Restoring Services After Ransomware Is No Easy Task

An ounce of prevention is worth a pound of cure. The adage may seem trite, but in regards to ransomware, it’s more true now than ever. Ransomware can shut down a small business and cause headaches for large companies.

Just look at FedEx, who fell victim to the WannaCry and Petya attacks. The shipping company admitted in their annual report that the financial impact of the attacks is unknown but “material.” More than a month after the attacks, FedEx is struggling to restore operations.

San Francisco’s KQED “stuck in a time warp” due to ransomware.

KQED, San Francisco’s public TV and radio station, is still feeling the effects of a month-old ransomware attack on their computers. With the click of a mouse, they went from reporting on cyber attacks to victimized by one.

Initially, the radio station went silent for 12 hours. IT staff told everyone using Microsoft Windows to leave their computers off. There was no wi-fi for several days, and email took a full two weeks to return.

“It’s like we’ve been bombed back to 20 years ago, technology-wise,” Queena Kim, a senior editor at KQED, told The San Francisco Chronicle. “You rely on technology for so many things, so when it doesn’t work, everything takes three to five times longer just to do the same job.”

Life after a ransomware attack poses challenges and limitations.

Since the attack, staff have been coming in early and working longer hours to produce the same content. Marisa Lagos, a KQED reporter, said. “From an outside point of view, we really made it work. But what our listeners don’t know is that people have been doing really crazy things to make sure no one notices that anything is wrong.”

• [WORK TO BE COMPLETED]
Reproduce the article on restoring services after ransomware in full, with every word and punctuation mark unchanged.

• [EXERCISE DATA]

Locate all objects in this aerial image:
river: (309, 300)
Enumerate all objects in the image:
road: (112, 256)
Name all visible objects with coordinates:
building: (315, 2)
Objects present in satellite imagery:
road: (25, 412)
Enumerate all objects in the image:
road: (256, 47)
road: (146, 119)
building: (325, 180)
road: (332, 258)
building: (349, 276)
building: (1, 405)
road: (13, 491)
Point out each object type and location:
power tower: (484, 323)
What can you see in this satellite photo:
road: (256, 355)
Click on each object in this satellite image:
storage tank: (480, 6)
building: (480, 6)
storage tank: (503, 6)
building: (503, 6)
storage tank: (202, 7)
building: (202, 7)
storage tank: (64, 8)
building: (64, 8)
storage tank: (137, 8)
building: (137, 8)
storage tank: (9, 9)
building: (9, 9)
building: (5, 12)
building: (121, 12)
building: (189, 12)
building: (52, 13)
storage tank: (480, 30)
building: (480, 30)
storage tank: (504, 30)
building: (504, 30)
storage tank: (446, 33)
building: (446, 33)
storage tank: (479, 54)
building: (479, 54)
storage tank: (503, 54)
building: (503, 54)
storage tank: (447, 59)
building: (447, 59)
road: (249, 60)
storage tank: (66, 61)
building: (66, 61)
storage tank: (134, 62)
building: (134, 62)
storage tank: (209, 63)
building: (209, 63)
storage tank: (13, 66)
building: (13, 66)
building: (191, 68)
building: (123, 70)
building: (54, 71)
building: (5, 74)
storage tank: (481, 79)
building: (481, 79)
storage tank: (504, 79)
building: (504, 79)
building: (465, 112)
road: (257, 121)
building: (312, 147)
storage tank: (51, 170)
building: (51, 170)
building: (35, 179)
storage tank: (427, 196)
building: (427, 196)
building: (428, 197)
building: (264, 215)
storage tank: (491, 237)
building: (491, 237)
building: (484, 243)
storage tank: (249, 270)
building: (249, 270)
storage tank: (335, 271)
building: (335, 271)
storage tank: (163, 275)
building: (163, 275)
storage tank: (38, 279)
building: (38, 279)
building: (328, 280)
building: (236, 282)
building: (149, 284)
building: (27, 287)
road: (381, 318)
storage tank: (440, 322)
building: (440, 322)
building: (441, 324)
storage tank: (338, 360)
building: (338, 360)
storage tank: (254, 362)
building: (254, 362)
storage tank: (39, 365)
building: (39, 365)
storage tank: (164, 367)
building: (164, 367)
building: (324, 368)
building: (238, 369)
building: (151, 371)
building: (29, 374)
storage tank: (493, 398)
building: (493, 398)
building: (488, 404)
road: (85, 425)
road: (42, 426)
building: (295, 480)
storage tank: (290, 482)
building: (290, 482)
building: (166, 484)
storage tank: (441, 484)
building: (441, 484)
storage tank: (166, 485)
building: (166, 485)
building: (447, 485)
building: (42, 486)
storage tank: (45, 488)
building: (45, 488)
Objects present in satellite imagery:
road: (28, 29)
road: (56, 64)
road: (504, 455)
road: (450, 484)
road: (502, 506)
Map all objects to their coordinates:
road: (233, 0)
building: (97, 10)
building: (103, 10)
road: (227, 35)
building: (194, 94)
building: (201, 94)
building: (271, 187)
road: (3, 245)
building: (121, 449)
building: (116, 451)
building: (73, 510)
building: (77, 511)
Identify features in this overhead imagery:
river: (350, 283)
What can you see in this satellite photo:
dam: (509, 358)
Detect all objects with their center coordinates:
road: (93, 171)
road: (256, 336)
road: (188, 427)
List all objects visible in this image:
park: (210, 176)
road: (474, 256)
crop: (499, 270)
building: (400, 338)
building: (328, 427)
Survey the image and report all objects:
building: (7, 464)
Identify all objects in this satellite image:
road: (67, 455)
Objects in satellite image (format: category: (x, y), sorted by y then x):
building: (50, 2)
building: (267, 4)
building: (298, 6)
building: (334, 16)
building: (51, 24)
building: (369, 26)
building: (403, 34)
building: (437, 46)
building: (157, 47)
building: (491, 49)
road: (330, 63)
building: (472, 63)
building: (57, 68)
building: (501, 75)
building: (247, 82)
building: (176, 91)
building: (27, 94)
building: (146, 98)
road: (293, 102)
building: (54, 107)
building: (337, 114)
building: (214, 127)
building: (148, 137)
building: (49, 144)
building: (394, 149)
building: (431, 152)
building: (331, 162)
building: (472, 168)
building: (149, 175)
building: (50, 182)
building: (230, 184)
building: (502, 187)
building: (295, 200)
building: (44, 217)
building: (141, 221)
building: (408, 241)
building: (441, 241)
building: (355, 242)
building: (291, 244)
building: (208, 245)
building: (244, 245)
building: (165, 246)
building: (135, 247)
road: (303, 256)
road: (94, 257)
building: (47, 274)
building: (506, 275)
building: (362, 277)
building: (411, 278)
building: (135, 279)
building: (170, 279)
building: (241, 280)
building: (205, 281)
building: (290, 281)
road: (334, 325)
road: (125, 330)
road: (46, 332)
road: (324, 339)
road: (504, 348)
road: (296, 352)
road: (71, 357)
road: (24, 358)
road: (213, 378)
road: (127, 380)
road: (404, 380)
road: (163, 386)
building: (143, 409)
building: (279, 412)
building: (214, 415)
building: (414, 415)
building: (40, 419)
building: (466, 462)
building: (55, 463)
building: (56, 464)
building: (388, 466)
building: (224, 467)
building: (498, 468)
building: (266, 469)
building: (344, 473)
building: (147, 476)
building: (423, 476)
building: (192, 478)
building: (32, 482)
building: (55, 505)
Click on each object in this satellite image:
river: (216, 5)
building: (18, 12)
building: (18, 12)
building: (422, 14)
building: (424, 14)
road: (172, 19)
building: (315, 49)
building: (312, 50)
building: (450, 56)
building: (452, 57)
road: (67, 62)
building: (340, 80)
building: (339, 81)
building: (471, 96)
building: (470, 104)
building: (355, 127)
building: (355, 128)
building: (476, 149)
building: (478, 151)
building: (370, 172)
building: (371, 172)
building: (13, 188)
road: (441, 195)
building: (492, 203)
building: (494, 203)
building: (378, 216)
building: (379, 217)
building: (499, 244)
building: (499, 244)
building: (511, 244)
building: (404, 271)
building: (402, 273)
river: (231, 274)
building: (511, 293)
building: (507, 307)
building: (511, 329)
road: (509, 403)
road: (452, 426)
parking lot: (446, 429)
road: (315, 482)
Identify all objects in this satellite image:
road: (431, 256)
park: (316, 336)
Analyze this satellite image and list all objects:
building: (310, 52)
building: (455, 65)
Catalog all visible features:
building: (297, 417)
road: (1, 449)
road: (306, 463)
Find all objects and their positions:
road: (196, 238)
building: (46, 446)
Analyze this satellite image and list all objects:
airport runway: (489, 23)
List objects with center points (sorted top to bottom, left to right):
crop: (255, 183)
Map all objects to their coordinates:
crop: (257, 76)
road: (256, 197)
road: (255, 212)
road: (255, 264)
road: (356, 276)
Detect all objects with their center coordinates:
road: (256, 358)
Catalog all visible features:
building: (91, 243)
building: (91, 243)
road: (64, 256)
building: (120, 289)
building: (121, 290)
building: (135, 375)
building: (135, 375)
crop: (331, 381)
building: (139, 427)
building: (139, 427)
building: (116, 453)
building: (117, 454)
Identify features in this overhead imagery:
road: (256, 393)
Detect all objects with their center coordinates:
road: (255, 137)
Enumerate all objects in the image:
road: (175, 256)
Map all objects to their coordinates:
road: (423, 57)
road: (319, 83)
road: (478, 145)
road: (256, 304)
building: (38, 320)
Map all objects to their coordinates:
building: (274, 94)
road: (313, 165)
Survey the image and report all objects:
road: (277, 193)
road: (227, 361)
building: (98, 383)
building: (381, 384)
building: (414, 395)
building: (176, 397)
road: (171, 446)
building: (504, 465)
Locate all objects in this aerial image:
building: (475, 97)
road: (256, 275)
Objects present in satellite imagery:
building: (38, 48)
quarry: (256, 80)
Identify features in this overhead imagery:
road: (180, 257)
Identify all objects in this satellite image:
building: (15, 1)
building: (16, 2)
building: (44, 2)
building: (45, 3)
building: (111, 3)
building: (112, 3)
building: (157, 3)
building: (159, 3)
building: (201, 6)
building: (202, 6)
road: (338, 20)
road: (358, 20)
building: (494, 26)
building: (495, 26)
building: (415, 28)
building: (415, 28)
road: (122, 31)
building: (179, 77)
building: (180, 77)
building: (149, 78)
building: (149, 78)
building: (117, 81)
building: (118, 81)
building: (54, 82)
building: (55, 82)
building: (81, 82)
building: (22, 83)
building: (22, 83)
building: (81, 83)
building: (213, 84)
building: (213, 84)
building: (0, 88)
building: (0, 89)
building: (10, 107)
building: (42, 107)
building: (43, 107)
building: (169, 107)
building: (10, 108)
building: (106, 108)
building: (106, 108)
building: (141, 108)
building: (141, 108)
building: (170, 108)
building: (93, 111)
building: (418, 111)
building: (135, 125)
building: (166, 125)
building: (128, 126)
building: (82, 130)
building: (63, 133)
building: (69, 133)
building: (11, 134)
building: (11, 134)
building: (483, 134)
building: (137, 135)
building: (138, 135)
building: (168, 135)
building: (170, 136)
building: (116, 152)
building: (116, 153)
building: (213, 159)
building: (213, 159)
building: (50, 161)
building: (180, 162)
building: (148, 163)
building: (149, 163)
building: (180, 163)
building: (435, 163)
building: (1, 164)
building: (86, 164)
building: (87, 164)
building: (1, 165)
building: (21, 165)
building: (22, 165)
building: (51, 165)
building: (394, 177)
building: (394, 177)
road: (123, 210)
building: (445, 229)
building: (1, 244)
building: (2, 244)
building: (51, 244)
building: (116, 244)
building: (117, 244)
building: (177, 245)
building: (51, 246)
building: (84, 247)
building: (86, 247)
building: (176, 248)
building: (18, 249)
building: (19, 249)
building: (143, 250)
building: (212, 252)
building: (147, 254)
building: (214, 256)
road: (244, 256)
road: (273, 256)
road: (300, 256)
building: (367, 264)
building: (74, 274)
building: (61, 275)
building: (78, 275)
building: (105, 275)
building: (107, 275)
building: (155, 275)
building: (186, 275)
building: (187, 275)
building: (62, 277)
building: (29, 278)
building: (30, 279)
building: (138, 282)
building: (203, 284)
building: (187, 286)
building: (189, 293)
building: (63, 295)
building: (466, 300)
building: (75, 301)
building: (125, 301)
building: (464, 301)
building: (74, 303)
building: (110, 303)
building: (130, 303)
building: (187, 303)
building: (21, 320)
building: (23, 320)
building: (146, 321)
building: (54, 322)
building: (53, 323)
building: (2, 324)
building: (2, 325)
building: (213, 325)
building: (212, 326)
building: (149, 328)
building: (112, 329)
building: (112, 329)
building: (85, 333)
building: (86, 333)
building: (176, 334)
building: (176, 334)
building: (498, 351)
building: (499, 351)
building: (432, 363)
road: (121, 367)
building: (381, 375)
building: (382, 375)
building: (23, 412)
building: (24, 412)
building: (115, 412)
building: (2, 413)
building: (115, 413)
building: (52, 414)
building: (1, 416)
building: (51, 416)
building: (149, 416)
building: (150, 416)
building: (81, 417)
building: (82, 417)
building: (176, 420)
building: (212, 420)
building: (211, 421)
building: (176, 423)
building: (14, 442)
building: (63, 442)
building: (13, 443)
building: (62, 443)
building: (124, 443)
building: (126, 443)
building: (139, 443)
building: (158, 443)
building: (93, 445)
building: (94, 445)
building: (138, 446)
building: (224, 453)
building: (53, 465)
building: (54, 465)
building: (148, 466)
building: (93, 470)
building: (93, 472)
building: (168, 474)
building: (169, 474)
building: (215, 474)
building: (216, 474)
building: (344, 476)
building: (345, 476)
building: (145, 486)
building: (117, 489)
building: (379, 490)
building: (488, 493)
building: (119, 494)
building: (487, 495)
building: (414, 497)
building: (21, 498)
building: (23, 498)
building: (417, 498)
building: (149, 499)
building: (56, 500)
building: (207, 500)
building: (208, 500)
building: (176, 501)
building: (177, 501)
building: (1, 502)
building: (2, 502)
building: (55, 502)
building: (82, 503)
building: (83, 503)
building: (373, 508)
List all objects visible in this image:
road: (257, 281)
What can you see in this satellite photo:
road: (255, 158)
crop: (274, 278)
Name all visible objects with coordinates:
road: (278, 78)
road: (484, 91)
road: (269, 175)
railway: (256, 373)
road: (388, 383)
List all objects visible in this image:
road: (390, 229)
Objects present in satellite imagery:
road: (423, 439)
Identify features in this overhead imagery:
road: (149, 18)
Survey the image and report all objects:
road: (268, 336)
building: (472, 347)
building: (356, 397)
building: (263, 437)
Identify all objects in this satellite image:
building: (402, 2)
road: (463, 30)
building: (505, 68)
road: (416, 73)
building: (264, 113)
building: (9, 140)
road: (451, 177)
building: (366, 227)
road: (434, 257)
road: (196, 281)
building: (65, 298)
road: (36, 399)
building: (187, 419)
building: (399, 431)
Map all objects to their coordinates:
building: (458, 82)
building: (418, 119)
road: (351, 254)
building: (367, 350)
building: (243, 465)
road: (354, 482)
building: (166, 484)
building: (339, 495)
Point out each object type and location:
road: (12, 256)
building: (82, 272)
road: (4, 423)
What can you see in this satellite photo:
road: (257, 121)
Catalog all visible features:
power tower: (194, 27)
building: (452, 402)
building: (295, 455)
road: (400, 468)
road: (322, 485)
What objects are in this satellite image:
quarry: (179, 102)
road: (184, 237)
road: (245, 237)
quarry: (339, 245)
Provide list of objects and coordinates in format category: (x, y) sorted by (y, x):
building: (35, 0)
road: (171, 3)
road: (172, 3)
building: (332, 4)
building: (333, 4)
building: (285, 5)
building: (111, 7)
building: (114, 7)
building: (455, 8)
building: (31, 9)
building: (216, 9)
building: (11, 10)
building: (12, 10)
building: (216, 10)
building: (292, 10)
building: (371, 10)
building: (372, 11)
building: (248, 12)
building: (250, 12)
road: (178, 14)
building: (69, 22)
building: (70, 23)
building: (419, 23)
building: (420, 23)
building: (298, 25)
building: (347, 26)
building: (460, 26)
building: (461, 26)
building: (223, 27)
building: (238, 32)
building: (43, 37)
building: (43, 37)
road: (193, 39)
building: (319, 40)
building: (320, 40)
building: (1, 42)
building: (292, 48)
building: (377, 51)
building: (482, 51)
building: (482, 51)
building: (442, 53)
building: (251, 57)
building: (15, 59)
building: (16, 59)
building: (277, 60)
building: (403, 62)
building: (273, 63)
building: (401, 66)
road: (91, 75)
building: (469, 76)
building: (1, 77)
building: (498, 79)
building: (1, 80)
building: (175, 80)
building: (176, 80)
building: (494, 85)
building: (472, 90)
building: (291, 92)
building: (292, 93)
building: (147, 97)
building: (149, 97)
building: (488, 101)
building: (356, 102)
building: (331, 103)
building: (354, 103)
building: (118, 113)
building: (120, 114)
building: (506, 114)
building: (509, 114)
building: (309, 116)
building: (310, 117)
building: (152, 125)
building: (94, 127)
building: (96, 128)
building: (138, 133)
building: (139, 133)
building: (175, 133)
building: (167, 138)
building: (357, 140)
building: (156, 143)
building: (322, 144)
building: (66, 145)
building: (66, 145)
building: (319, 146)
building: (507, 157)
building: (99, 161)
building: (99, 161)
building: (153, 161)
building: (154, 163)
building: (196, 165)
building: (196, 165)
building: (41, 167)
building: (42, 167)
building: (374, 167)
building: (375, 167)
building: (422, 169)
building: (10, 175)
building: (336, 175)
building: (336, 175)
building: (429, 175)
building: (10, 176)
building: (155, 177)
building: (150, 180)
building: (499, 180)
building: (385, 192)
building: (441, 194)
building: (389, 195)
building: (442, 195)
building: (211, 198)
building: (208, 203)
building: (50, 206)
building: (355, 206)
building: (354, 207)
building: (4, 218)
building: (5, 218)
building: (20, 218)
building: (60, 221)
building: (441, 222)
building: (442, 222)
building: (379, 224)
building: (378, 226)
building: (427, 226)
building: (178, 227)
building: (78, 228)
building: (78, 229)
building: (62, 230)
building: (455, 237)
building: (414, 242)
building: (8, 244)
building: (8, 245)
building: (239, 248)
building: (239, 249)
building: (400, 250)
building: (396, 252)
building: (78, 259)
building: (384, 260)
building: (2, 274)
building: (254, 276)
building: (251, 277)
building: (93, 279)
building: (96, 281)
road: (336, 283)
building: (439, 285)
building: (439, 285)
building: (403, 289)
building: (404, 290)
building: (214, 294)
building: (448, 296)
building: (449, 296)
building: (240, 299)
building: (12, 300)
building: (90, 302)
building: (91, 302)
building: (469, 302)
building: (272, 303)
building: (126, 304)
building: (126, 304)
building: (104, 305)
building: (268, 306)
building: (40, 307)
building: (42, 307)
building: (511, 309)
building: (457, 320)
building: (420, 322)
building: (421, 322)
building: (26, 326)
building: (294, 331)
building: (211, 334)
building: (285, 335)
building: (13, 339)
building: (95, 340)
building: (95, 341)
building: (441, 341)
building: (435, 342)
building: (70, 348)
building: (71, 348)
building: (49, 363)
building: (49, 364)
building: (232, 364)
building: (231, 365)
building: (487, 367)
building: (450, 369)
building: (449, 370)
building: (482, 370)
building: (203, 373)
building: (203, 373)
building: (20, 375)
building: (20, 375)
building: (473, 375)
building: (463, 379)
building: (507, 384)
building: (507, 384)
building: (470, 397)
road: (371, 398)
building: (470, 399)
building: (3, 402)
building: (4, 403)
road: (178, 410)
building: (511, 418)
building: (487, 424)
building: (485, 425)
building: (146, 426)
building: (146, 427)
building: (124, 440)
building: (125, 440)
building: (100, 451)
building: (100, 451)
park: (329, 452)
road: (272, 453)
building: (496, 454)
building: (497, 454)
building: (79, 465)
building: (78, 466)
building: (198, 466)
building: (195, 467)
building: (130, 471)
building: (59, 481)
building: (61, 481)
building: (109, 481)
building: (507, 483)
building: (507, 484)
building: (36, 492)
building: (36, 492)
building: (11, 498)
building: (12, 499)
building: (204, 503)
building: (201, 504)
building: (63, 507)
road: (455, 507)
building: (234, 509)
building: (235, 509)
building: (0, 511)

• [TASK ANSWER]
Restoring Services After Ransomware Is No Easy Task

An ounce of prevention is worth a pound of cure. The adage may seem trite, but in regards to ransomware, it’s more true now than ever. Ransomware can shut down a small business and cause headaches for large companies.

Just look at FedEx, who fell victim to the WannaCry and Petya attacks. The shipping company admitted in their annual report that the financial impact of the attacks is unknown but “material.” More than a month after the attacks, FedEx is struggling to restore operations.

San Francisco’s KQED “stuck in a time warp” due to ransomware.

KQED, San Francisco’s public TV and radio station, is still feeling the effects of a month-old ransomware attack on their computers. With the click of a mouse, they went from reporting on cyber attacks to victimized by one.

Initially, the radio station went silent for 12 hours. IT staff told everyone using Microsoft Windows to leave their computers off. There was no wi-fi for several days, and email took a full two weeks to return.

“It’s like we’ve been bombed back to 20 years ago, technology-wise,” Queena Kim, a senior editor at KQED, told The San Francisco Chronicle. “You rely on technology for so many things, so when it doesn’t work, everything takes three to five times longer just to do the same job.”

Life after a ransomware attack poses challenges and limitations.

Since the attack, staff have been coming in early and working longer hours to produce the same content. Marisa Lagos, a KQED reporter, said. “From an outside point of view, we really made it work. But what our listeners don’t know is that people have been doing really crazy things to make sure no one notices that anything is wrong.”